Contacté, Airbnb argue qu'en France, où le groupe recense un peu plus de 300.000 hébergeurs, l'usage de cet outil est minoritaire. Une très large majorité, "87% des hôtes français, se font payer par virement bancaire", indique le porte-parole. Sur le forum de la communauté Airbnb en France, 40 discussions entre hébergeurs ont pour sujet la carte Payoneer.

Airbnb s'étonne de la polémique

Airbnb explique que le service a été mis en place à la demande d'utilisateurs dans des pays où les frais de transferts bancaires sont très élevés, et où ils prennent beaucoup de temps. Par exemple en Amérique latine ou au Moyen-Orient, détaille la plateforme. Le représentant d'Airbnb s'étonne par ailleurs de la polémique, rappelant qu'en France, d'ici 2020, les plateformes de location entre particuliers seront obligées de transmettre automatiquement toutes les données fiscales des hébergeurs aux autorités.

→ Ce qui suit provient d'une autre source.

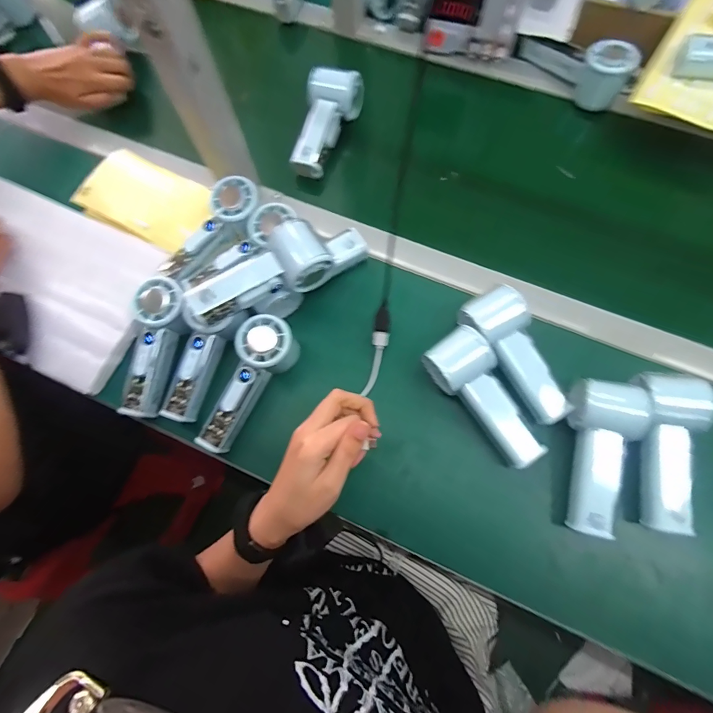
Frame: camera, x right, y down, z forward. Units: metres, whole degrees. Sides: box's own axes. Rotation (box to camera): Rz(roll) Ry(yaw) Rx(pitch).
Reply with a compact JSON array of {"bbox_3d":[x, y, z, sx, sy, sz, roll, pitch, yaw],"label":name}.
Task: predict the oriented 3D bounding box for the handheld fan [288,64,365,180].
[{"bbox_3d":[-0.049,-0.316,0.540,0.062,0.045,0.144,23,90,9],"label":"handheld fan"}]

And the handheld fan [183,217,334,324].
[{"bbox_3d":[-0.097,-0.078,0.413,0.141,0.049,0.060,-40,76,-9],"label":"handheld fan"}]

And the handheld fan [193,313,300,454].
[{"bbox_3d":[-0.116,0.029,0.427,0.060,0.051,0.152,28,93,10],"label":"handheld fan"}]

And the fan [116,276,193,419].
[{"bbox_3d":[-0.219,-0.010,0.432,0.052,0.035,0.149,10,90,5],"label":"fan"}]

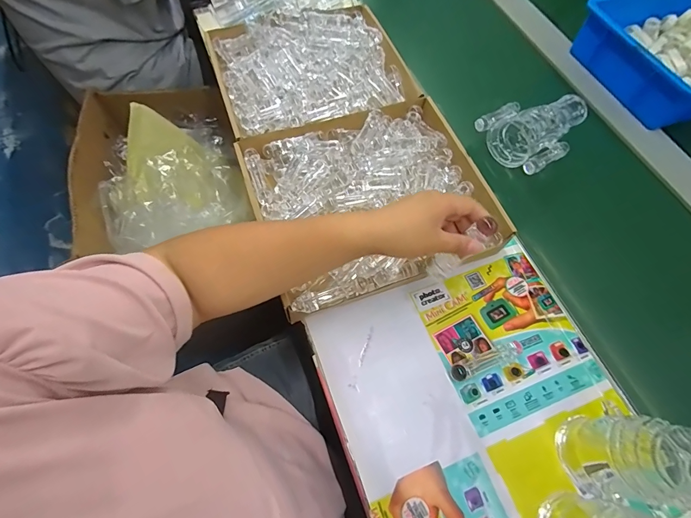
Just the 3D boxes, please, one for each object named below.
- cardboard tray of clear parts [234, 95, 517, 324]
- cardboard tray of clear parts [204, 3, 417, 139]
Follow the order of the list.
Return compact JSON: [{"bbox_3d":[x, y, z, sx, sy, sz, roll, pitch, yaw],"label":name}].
[{"bbox_3d":[0.035,-0.090,0.515,0.322,0.055,0.279,-18,66,-11],"label":"cardboard tray of clear parts"},{"bbox_3d":[-0.059,-0.324,0.614,0.306,0.055,0.265,-17,66,-11],"label":"cardboard tray of clear parts"}]

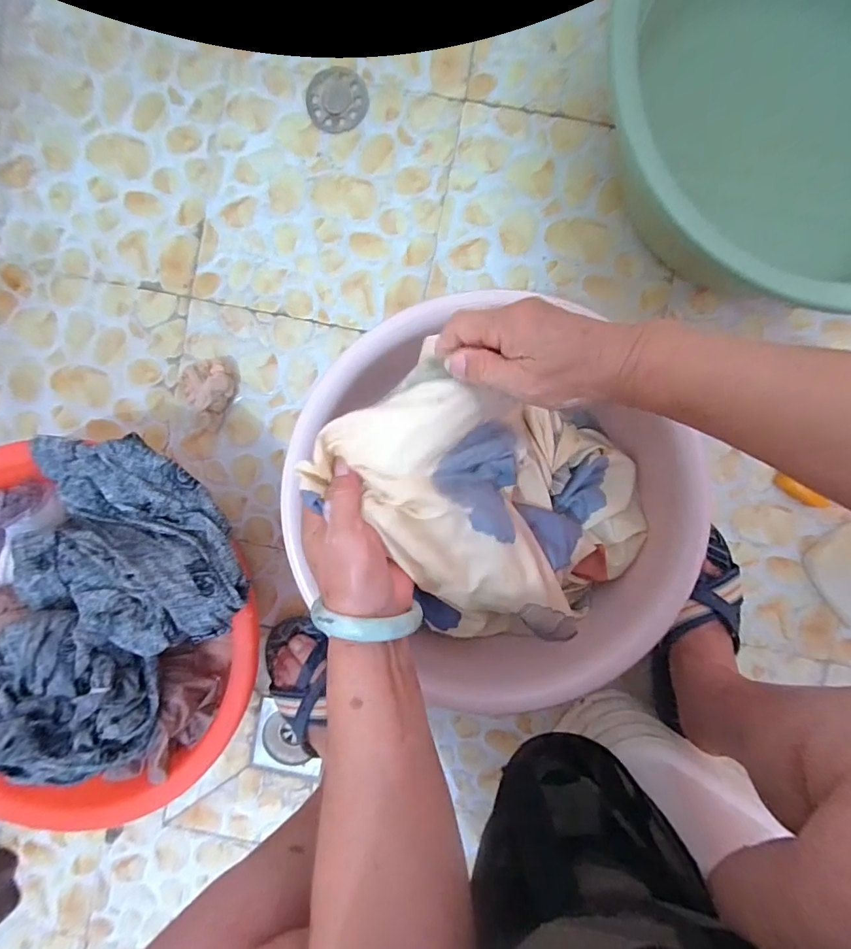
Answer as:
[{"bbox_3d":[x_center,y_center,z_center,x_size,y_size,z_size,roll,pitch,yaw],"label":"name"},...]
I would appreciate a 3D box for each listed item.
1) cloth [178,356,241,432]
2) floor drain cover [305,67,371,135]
[{"bbox_3d":[-0.274,-0.107,0.565,0.061,0.040,0.093,25,95,0],"label":"cloth"},{"bbox_3d":[-0.109,-0.466,0.559,0.074,0.004,0.072,-7,95,3],"label":"floor drain cover"}]

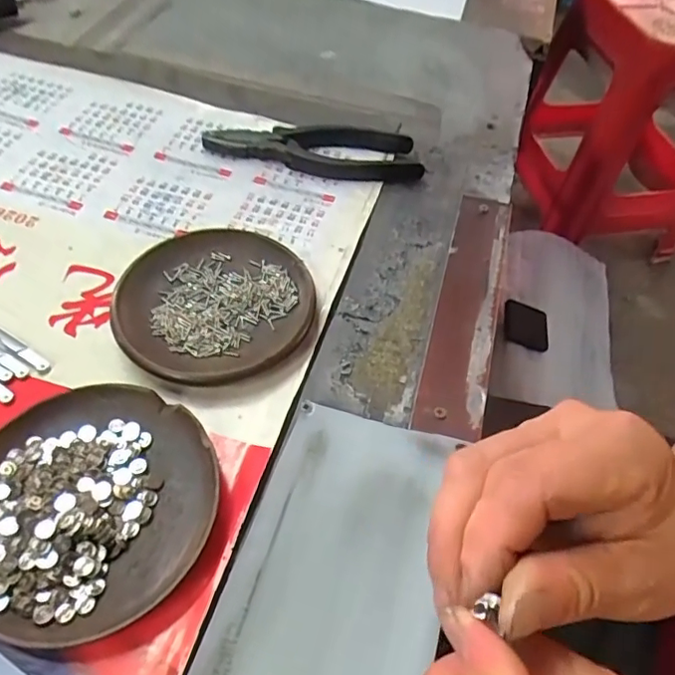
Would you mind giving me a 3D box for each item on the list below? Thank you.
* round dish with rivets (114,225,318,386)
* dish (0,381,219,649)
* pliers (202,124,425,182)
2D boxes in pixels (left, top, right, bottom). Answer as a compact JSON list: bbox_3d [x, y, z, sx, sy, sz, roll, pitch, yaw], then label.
[{"bbox_3d":[-0.073,-0.018,0.336,0.111,0.016,0.112,2,53,-3],"label":"round dish with rivets"},{"bbox_3d":[-0.114,0.075,0.260,0.111,0.019,0.114,2,53,-3],"label":"dish"},{"bbox_3d":[-0.017,-0.145,0.431,0.161,0.017,0.049,9,53,3],"label":"pliers"}]

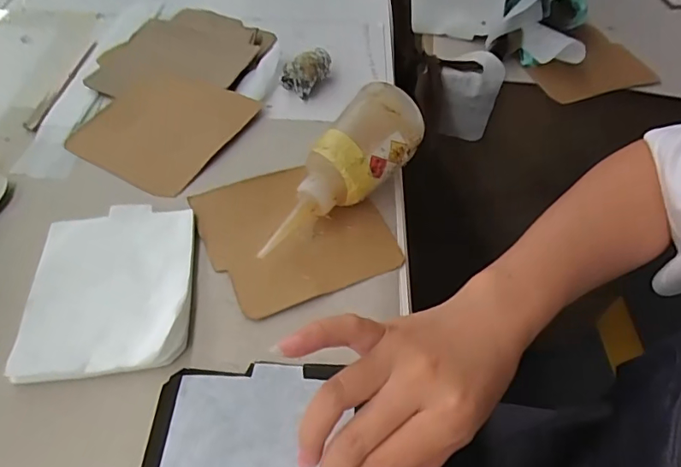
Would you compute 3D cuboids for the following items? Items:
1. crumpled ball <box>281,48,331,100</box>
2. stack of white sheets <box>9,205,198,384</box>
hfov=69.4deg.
[{"bbox_3d":[-0.034,-0.160,0.492,0.034,0.033,0.045,19,54,13],"label":"crumpled ball"},{"bbox_3d":[-0.160,0.035,0.344,0.108,0.012,0.128,-6,53,-6],"label":"stack of white sheets"}]

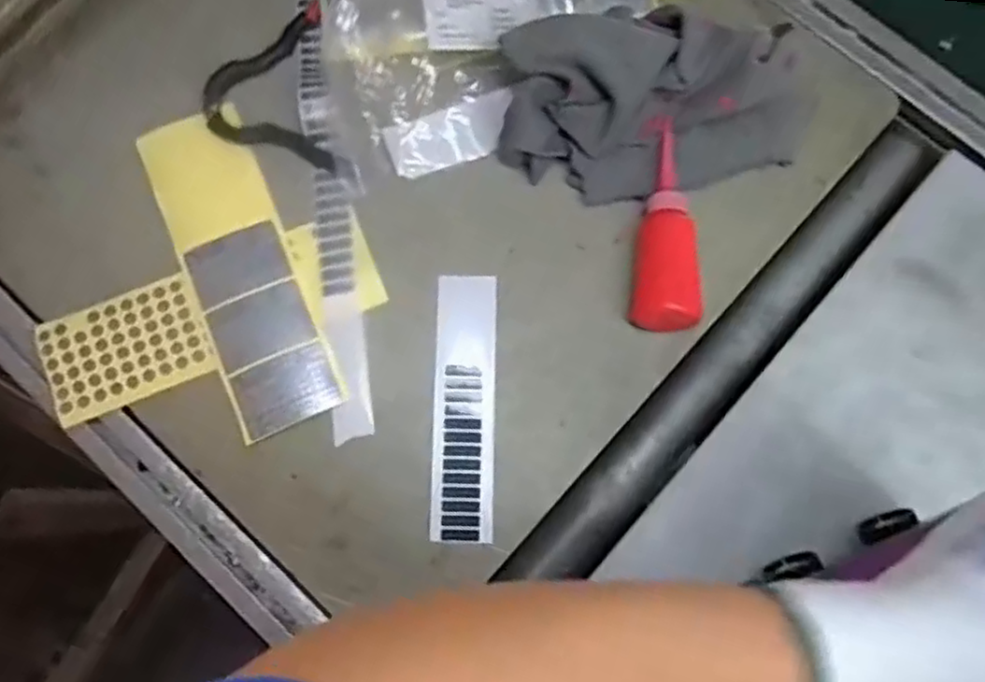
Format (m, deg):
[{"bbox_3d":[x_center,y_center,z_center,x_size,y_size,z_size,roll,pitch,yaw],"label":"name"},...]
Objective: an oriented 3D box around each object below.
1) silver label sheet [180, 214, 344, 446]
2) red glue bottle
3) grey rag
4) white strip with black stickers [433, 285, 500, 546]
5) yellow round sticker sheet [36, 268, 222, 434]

La taxation des revenus des utilisateurs d'Airbnb est un sujet de bras de fer récurrent entre les gouvernements et la plateforme de location entre particuliers. En Europe, les autorités belges et françaises tentent en effet de l'obliger à révéler les revenus des hébergeurs aux services fiscaux. Mais en France, le décret d'application prévu pour 2019 a été repoussé à 2020 en raison de "problèmes techniques", affirme le gouvernement. À Bruxelles, Airbnb a introduit des recours juridiques qui lui épargnent de respecter l'ordonnance émise fin 2016 par la ville.